Petitioners’ other contention is that the Department had agreed to share this information with “collaborating researchers” which was clearly indicated on the consent form which the Department had each of the survey participants sign. Petitioners argue that they are “collaborating researchers” and entitled to that confidential information. We disagree.
To be a “collaborating researcher,” Petitioners would have to be working together with the Department in a joint project. The term “collaboration” itself is defined as” the act of working together in a joint project.” Black’s Law Dictionary, 5th Ed. (1979) 236. The Department’s project is to determine what impact, if any, the 1979 TMI accident had upon pregnancy outcomes in the area of TMI for the purpose of emergency planning. Petitioners’ purpose is far different. They specifically desire the confidential information to support their efforts to stop the restart of the TMI Unit I reactor. Petitioners’ brief at 6. Also, the act of collaboration requires the agreement of both parties to work together, it cannot be a unilateral decision of one of the parties against the opposition
of the other. Collaboration implies cooperation between the parties involved. See Webster’s New Collegiate Dictionary (1981) 216. There is no evidence presented that the Department ever consented to work with Petitioners on any project; indeed, the evidence is clearly to the contrary. Accordingly, we must agree with the Department that Petitioners do not fall within the scope of “collaborating researchers” with whom the Department could share its confidential information under the terms of its consent form. There was no abuse of discretion on the part of the Department to deny the Petitioners this courtesy in view of their vastly different purposes for desiring this information.

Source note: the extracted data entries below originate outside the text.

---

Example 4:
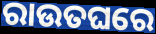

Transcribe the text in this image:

ରାଉତଘରେ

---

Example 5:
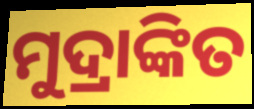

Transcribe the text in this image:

ମୁଦ୍ରାଙ୍କିତ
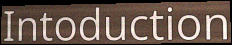
Intoduction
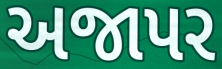
અજાપર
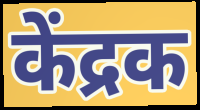
केंद्रक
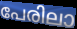
പേരിലാ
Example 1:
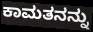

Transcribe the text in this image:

ಕಾಮತನನ್ನು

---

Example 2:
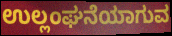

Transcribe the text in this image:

ಉಲ್ಲಂಘನೆಯಾಗುವ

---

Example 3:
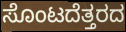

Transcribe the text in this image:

ಸೊಂಟದೆತ್ತರದ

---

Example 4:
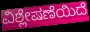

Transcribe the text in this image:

ವಿಶ್ಲೇಷಣೆಯಿದೆ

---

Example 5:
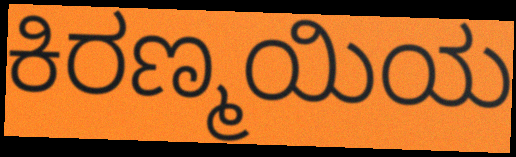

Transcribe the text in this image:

ಕಿರಣ್ಮಯಿಯ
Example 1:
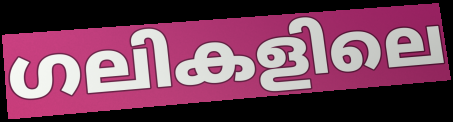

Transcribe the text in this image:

ഗലികളിലെ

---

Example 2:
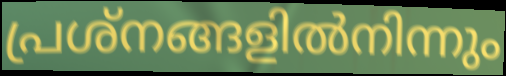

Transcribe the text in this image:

പ്രശ്നങ്ങളിൽനിന്നും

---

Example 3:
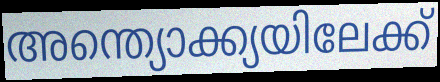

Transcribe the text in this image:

അന്ത്യൊക്ക്യയിലേക്ക്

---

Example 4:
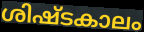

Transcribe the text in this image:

ശിഷ്ടകാലം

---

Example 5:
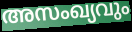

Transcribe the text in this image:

അസംഖ്യവും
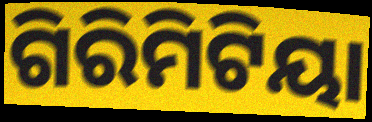
ଗିରିମିଟିୟା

Having found the Department’s decision to deny the Petitioners the desired information to be for just and proper cause under the Act and that the Department’s decision to deny them the status of “collaborating researcher” not to be an abuse of discretion, we shall affirm the Department’s decision.
NOW, January 6, 1986, the determination of the Department of Health, Manager of Three Mile Island Related Health Studies, dated January 17, 1985, which denied Norman O. Aamodt and Marjorie M. Aamodt access to confidential research information pertaining to the Department’s Three Mile Island Pregnancy Outcome Study, is hereby affirmed.
Judge PALLADINO did not participate in the decision in this case.